Aim of the exercise:
Take every line in the entries that includes the word "annual" and copy it.

[Extracted page text data]
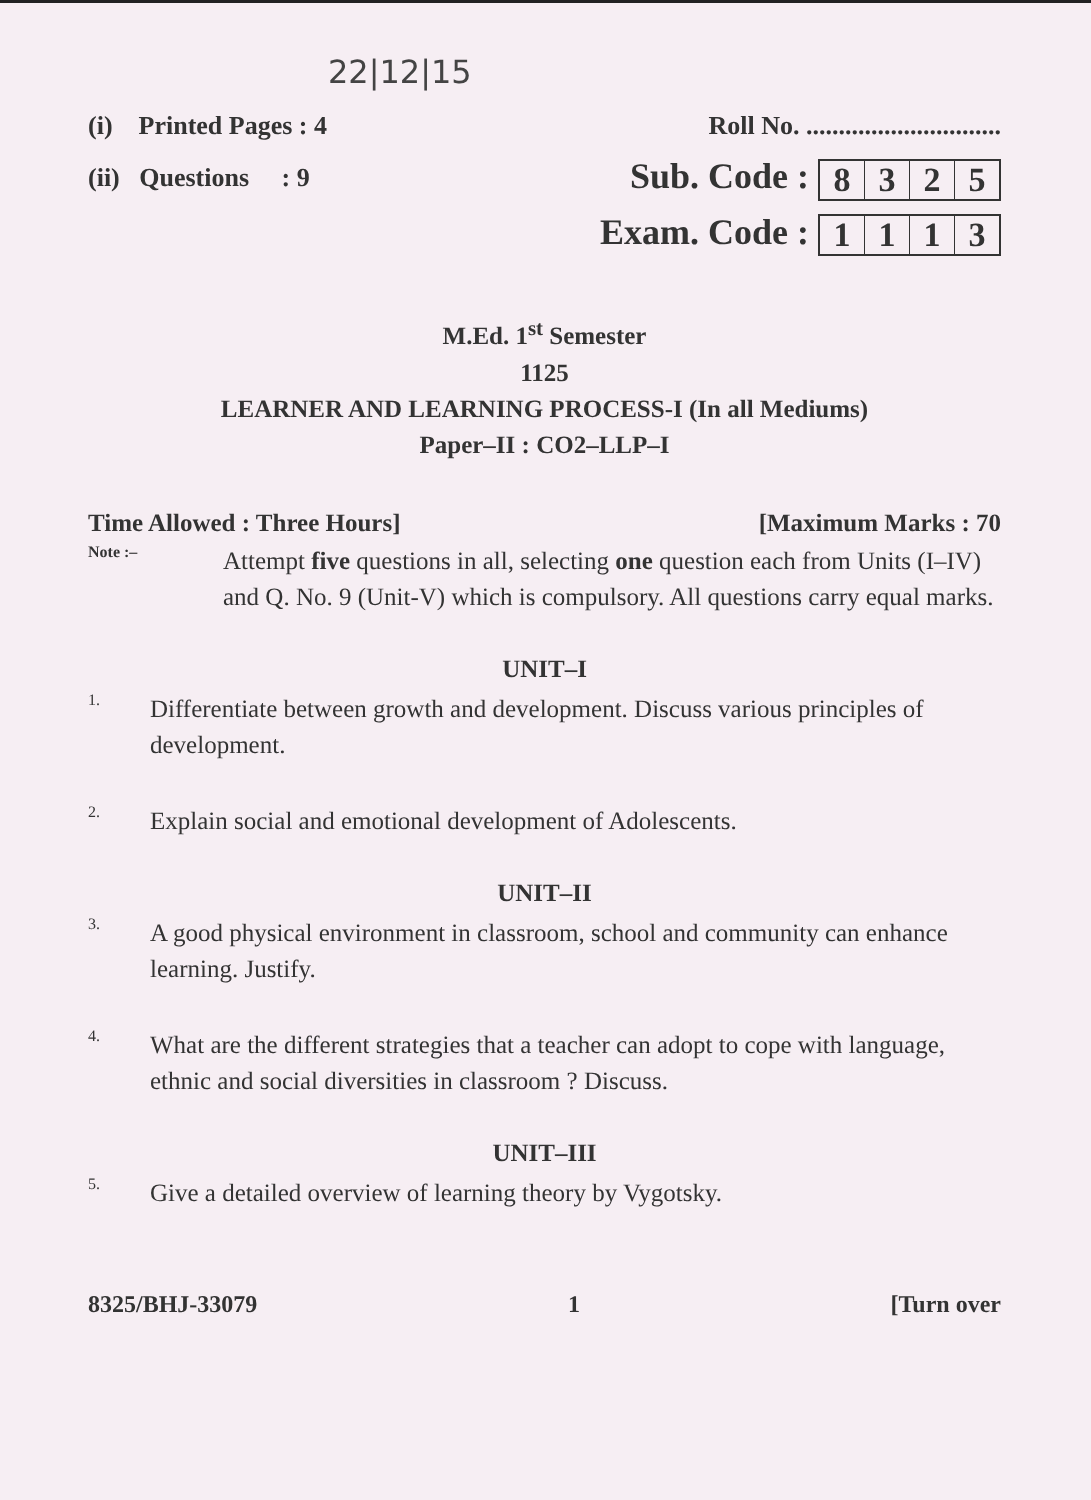22|12|15
(i) Printed Pages : 4 Roll No. ..............................
(ii) Questions : 9 Sub. Code : 8325
Exam. Code : 1113
M.Ed. 1<sup>st</sup> Semester
1125
LEARNER AND LEARNING PROCESS-I (In all Mediums)
Paper–II : CO2–LLP–I
Time Allowed : Three Hours] [Maximum Marks : 70
Note :–
Attempt five questions in all, selecting one question each from Units (I–IV) and Q. No. 9 (Unit-V) which is compulsory. All questions carry equal marks.
UNIT–I
1.
Differentiate between growth and development. Discuss various principles of development.
2.
Explain social and emotional development of Adolescents.
UNIT–II
3.
A good physical environment in classroom, school and community can enhance learning. Justify.
4.
What are the different strategies that a teacher can adopt to cope with language, ethnic and social diversities in classroom ? Discuss.
UNIT–III
5.
Give a detailed overview of learning theory by Vygotsky.
8325/BHJ-33079 1 [Turn over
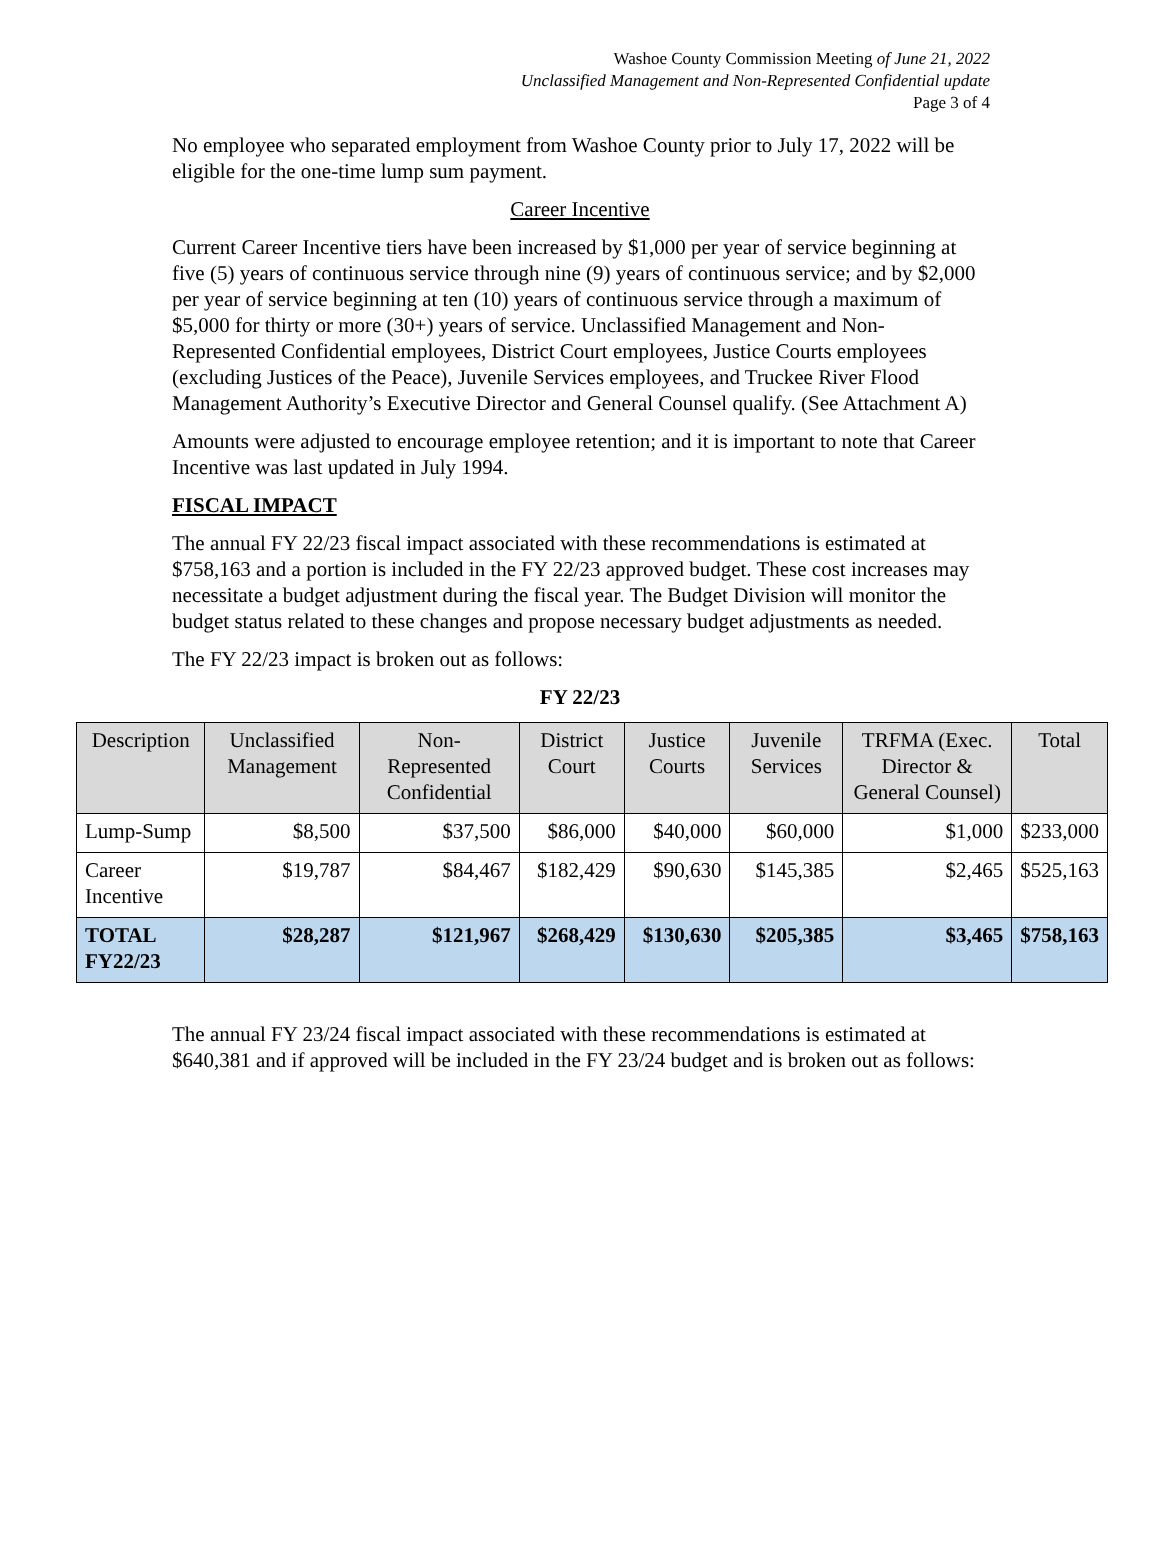Washoe County Commission Meeting of June 21, 2022
Unclassified Management and Non-Represented Confidential update
Page 3 of 4
No employee who separated employment from Washoe County prior to July 17, 2022 will be eligible for the one-time lump sum payment.
Career Incentive
Current Career Incentive tiers have been increased by $1,000 per year of service beginning at five (5) years of continuous service through nine (9) years of continuous service; and by $2,000 per year of service beginning at ten (10) years of continuous service through a maximum of $5,000 for thirty or more (30+) years of service. Unclassified Management and Non-Represented Confidential employees, District Court employees, Justice Courts employees (excluding Justices of the Peace), Juvenile Services employees, and Truckee River Flood Management Authority’s Executive Director and General Counsel qualify. (See Attachment A)
Amounts were adjusted to encourage employee retention; and it is important to note that Career Incentive was last updated in July 1994.
FISCAL IMPACT
The annual FY 22/23 fiscal impact associated with these recommendations is estimated at $758,163 and a portion is included in the FY 22/23 approved budget. These cost increases may necessitate a budget adjustment during the fiscal year. The Budget Division will monitor the budget status related to these changes and propose necessary budget adjustments as needed.
The FY 22/23 impact is broken out as follows:
FY 22/23
| Description | Unclassified Management | Non-Represented Confidential | District Court | Justice Courts | Juvenile Services | TRFMA (Exec. Director & General Counsel) | Total |
| --- | --- | --- | --- | --- | --- | --- | --- |
| Lump-Sump | $8,500 | $37,500 | $86,000 | $40,000 | $60,000 | $1,000 | $233,000 |
| Career Incentive | $19,787 | $84,467 | $182,429 | $90,630 | $145,385 | $2,465 | $525,163 |
| TOTAL FY22/23 | $28,287 | $121,967 | $268,429 | $130,630 | $205,385 | $3,465 | $758,163 |
The annual FY 23/24 fiscal impact associated with these recommendations is estimated at $640,381 and if approved will be included in the FY 23/24 budget and is broken out as follows:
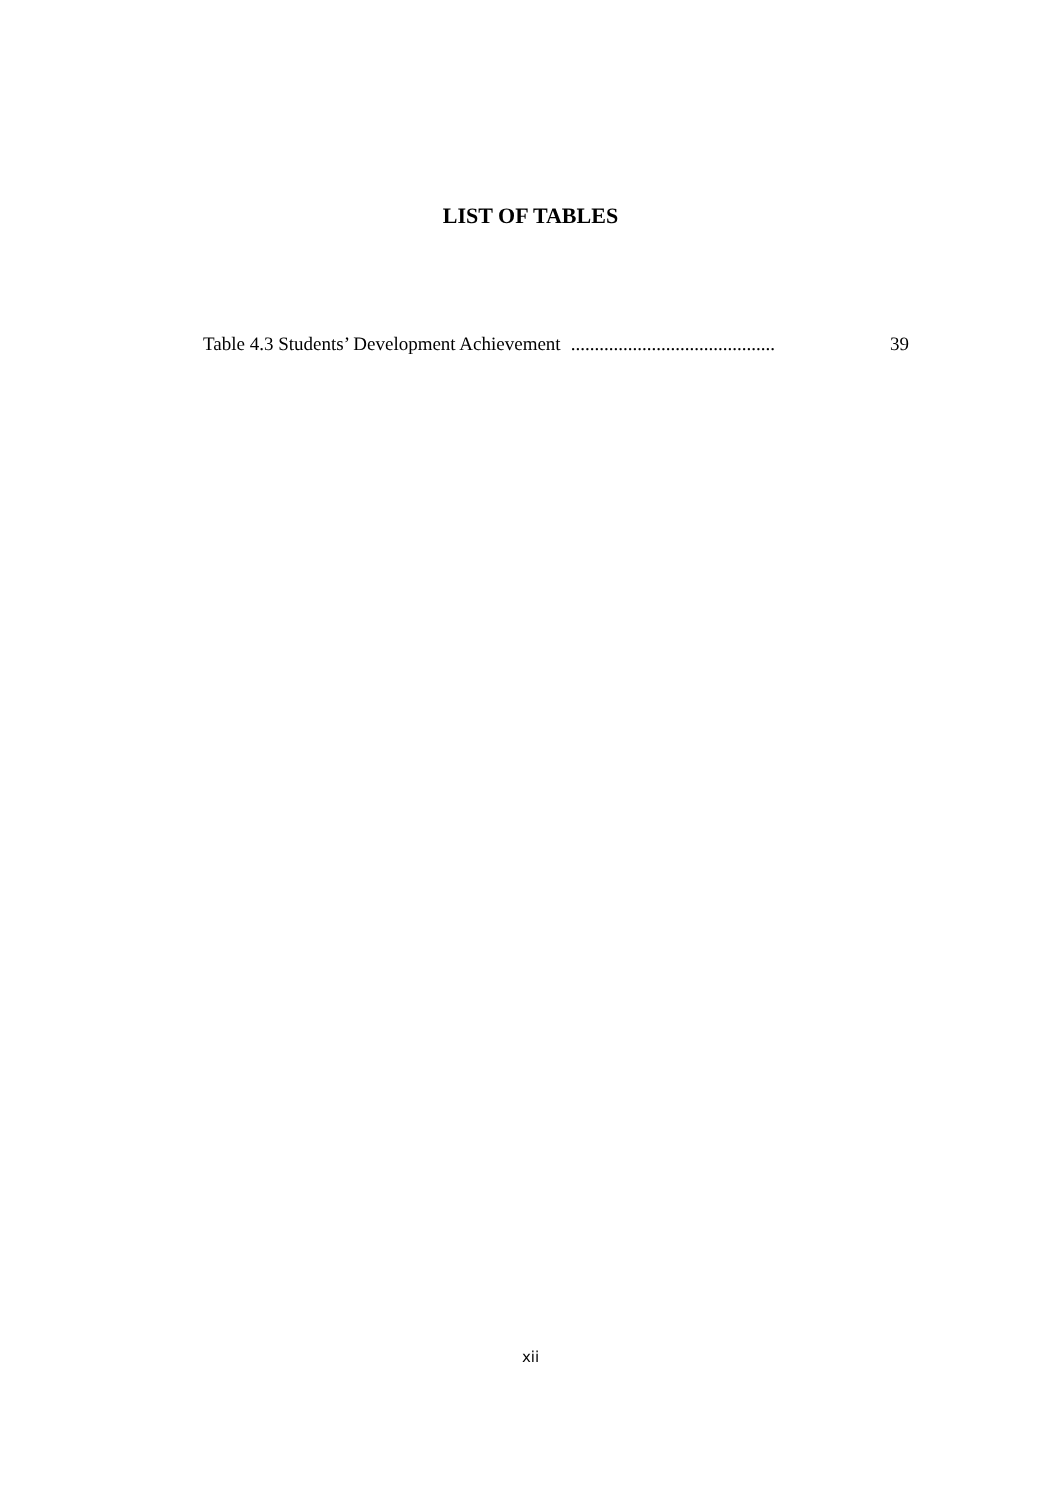LIST OF TABLES
Table 4.3 Students’ Development Achievement........................................... 39
xii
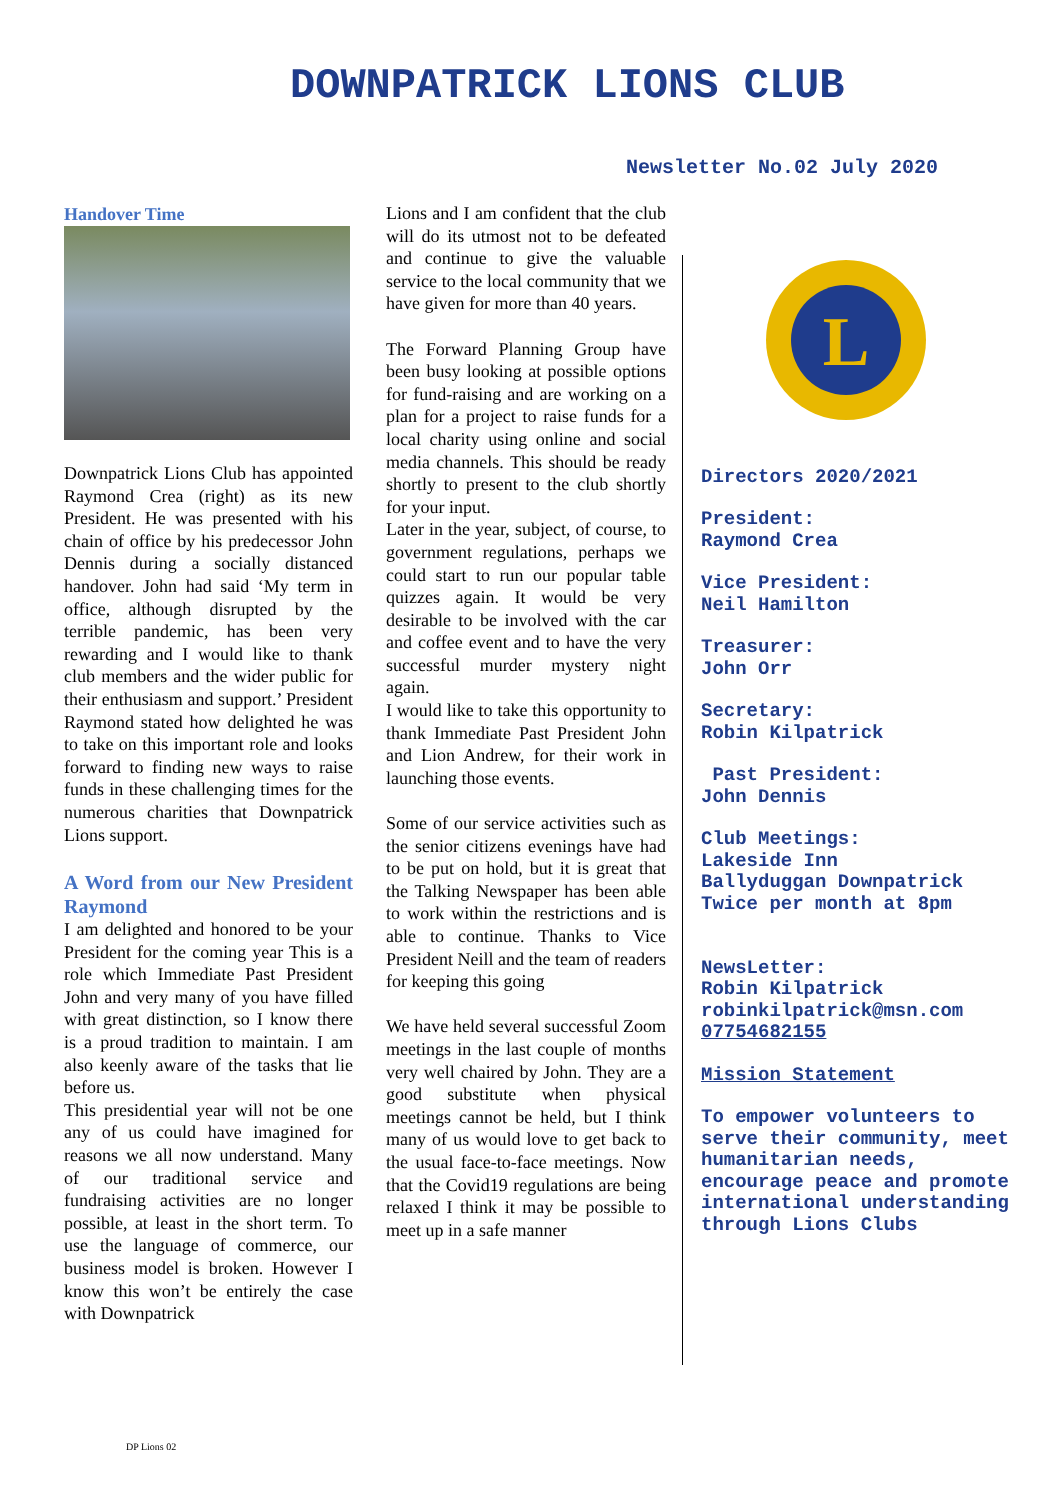DOWNPATRICK LIONS CLUB
Newsletter No.02 July 2020
Handover Time
Downpatrick Lions Club has appointed Raymond Crea (right) as its new President. He was presented with his chain of office by his predecessor John Dennis during a socially distanced handover. John had said ‘My term in office, although disrupted by the terrible pandemic, has been very rewarding and I would like to thank club members and the wider public for their enthusiasm and support.’ President Raymond stated how delighted he was to take on this important role and looks forward to finding new ways to raise funds in these challenging times for the numerous charities that Downpatrick Lions support.
A Word from our New President Raymond
I am delighted and honored to be your President for the coming year This is a role which Immediate Past President John and very many of you have filled with great distinction, so I know there is a proud tradition to maintain. I am also keenly aware of the tasks that lie before us.
This presidential year will not be one any of us could have imagined for reasons we all now understand. Many of our traditional service and fundraising activities are no longer possible, at least in the short term. To use the language of commerce, our business model is broken. However I know this won’t be entirely the case with Downpatrick
Lions and I am confident that the club will do its utmost not to be defeated and continue to give the valuable service to the local community that we have given for more than 40 years.
The Forward Planning Group have been busy looking at possible options for fund-raising and are working on a plan for a project to raise funds for a local charity using online and social media channels. This should be ready shortly to present to the club shortly for your input.
Later in the year, subject, of course, to government regulations, perhaps we could start to run our popular table quizzes again. It would be very desirable to be involved with the car and coffee event and to have the very successful murder mystery night again.
I would like to take this opportunity to thank Immediate Past President John and Lion Andrew, for their work in launching those events.
Some of our service activities such as the senior citizens evenings have had to be put on hold, but it is great that the Talking Newspaper has been able to work within the restrictions and is able to continue. Thanks to Vice President Neill and the team of readers for keeping this going
We have held several successful Zoom meetings in the last couple of months very well chaired by John. They are a good substitute when physical meetings cannot be held, but I think many of us would love to get back to the usual face-to-face meetings. Now that the Covid19 regulations are being relaxed I think it may be possible to meet up in a safe manner
L
Directors 2020/2021
President:
Raymond Crea
Vice President:
Neil Hamilton
Treasurer:
John Orr
Secretary:
Robin Kilpatrick
Past President:
John Dennis
Club Meetings:
Lakeside Inn
Ballyduggan Downpatrick
Twice per month at 8pm
NewsLetter:
Robin Kilpatrick
robinkilpatrick@msn.com
07754682155
Mission Statement
To empower volunteers to serve their community, meet humanitarian needs, encourage peace and promote international understanding through Lions Clubs
DP Lions 02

Result:
The annual FY 22/23 fiscal impact associated with these recommendations is estimated at $758,163 and a portion is included in the FY 22/23 approved budget. These cost increases may necessitate a budget adjustment during the fiscal year. The Budget Division will monitor the budget status related to these changes and propose necessary budget adjustments as needed.
The annual FY 23/24 fiscal impact associated with these recommendations is estimated at $640,381 and if approved will be included in the FY 23/24 budget and is broken out as follows:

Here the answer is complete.